-------- Records provided

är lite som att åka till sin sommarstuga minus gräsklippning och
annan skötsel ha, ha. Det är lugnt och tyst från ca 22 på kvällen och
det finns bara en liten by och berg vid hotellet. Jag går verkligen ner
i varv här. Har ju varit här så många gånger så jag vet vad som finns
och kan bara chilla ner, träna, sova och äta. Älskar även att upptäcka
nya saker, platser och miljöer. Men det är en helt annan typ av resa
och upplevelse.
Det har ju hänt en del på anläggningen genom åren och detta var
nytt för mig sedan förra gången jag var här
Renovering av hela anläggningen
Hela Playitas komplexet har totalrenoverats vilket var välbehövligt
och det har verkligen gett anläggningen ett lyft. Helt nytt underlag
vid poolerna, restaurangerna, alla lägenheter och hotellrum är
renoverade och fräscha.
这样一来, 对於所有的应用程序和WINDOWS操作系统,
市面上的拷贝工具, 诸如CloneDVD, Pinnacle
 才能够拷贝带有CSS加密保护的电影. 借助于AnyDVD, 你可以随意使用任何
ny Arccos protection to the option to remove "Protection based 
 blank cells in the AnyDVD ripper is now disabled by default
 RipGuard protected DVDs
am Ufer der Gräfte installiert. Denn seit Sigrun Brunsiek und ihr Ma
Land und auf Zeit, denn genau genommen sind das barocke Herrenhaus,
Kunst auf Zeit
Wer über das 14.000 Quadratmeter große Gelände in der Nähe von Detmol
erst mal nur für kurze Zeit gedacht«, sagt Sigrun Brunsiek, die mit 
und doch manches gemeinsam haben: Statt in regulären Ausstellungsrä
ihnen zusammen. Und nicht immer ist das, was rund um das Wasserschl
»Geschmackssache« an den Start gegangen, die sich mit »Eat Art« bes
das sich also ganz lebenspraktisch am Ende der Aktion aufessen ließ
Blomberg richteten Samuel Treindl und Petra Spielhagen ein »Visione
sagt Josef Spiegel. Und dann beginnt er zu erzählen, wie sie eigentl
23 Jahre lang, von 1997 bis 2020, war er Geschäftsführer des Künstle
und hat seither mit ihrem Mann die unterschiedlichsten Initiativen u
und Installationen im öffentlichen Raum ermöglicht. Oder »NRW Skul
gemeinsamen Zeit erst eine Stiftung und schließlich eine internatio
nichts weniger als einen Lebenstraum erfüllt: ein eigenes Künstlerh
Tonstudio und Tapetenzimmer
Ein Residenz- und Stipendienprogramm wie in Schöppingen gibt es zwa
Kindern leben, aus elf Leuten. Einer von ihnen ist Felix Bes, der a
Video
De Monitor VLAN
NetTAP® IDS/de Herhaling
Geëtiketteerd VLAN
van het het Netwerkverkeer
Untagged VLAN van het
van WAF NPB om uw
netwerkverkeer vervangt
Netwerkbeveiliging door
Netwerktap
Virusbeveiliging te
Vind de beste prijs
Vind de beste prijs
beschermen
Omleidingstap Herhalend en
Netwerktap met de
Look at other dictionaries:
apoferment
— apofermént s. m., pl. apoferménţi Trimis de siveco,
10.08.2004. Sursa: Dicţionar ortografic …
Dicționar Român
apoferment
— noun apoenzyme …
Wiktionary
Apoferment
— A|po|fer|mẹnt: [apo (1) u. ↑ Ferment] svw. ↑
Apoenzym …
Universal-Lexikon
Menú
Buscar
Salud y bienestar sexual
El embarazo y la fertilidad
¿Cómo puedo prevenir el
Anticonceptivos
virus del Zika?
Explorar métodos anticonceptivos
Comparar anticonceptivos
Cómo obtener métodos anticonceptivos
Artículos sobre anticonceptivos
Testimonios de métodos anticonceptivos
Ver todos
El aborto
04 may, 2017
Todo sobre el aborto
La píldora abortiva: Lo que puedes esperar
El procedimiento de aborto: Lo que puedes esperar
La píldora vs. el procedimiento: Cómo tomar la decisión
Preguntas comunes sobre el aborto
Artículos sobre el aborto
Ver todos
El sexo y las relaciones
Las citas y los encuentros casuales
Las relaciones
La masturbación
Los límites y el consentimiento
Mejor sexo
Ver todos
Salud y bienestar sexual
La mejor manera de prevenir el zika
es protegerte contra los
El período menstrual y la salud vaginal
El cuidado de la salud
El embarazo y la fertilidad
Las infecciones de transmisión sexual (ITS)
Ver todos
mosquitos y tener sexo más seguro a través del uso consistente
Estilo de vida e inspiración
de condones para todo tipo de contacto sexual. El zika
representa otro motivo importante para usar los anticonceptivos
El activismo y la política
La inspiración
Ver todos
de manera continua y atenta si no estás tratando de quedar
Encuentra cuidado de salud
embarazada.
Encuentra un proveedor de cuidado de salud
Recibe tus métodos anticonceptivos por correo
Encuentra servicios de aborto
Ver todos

----------------

• [Work task]: In the preceding material, find each line holding the word "sich" and copy it out.

• [Reply to the task]:
»Geschmackssache« an den Start gegangen, die sich mit »Eat Art« bes
das sich also ganz lebenspraktisch am Ende der Aktion aufessen ließ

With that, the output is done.